• PASSAGE:
========================================

For Sean MacDonald, the push to restart a criminal investigation into police destruction of evidence in the Glen Assoun wrongful conviction case matters both for personal reasons and for the precedent it could set.
The defence lawyer, who teamed with Phil Campbell in the long battle to prove Assoun’s innocence, said the ordeal took a huge health toll on the Nova Scotia man, whom he first met in 2006 as he languished in prison for the 1995 murder of Brenda Way.
“Glen suffered and continued to suffer up until the day that he died,” MacDonald said in an interview Wednesday, referring to Assoun’s death last June at the age of 67.
Assoun spent almost 17 years in jail and five years under strict bail conditions before being acquitted of the killing in 2019. Four months after his acquittal, the province’s Supreme Court released the federal investigation of the case, which revealed that an RCMP constable’s evidence — both electronic and paper files — pointing toward alternative suspects had been deleted or was missing.

========================================

• DATASET EXCERPT:

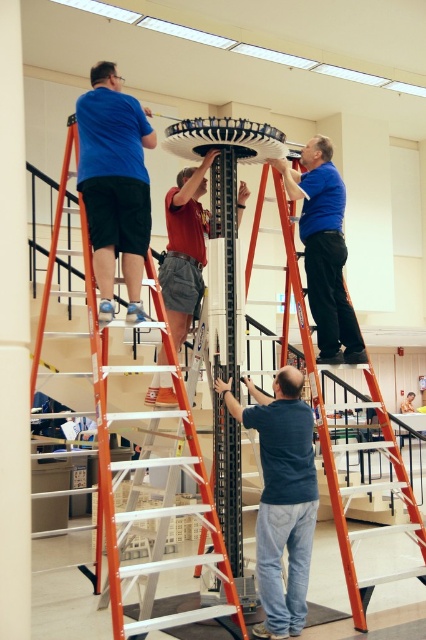
Can you confirm if matte blue shirt at upper left is smaller than reddish-brown fabric shirt at center?

Indeed, matte blue shirt at upper left has a smaller size compared to reddish-brown fabric shirt at center.

Image resolution: width=426 pixels, height=640 pixels. What are the coordinates of `matte blue shirt at upper left` in the screenshot? It's located at (115, 184).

========================================

• ASSIGNED TASK 1:
In the passage on the Glen Assoun case, how old was Assoun when he died?
• ASSIGNED TASK 2:
Write out the passage on the Glen Assoun case, starting with "Assoun spent almost" and going on through "or was missing.".
• ASSIGNED TASK 3:
Could you resume the passage on the Glen Assoun case after its last sentence?
The material was drawn from a separate source.

• TASK OUTPUT 1:
He was 67.

• TASK OUTPUT 2:
Assoun spent almost 17 years in jail and five years under strict bail conditions before being acquitted of the killing in 2019. Four months after his acquittal, the province’s Supreme Court released the federal investigation of the case, which revealed that an RCMP constable’s evidence — both electronic and paper files — pointing toward alternative suspects had been deleted or was missing.

• TASK OUTPUT 3:
But nearly four years later, a probe of the alleged evidence destruction remains stalled. The British Columbia watchdog agency that originally agreed to investigate dropped the case in April, citing workload issues, and Nova Scotia’s justice minister said recently he has adopted a “wait-and-see” approach on what to do about the probe.
MacDonald recalled that in the months before he died, Assoun was unhappy about the sudden halt to the probe and wanted his lawyer to battle on. MacDonald and other Canadian legal experts say the fight has broad implications.
“This has the potential to be a watershed moment because it will raise the bar for police conduct and create a dimension of accountability that, up to this point, to my knowledge has never existed,” he said.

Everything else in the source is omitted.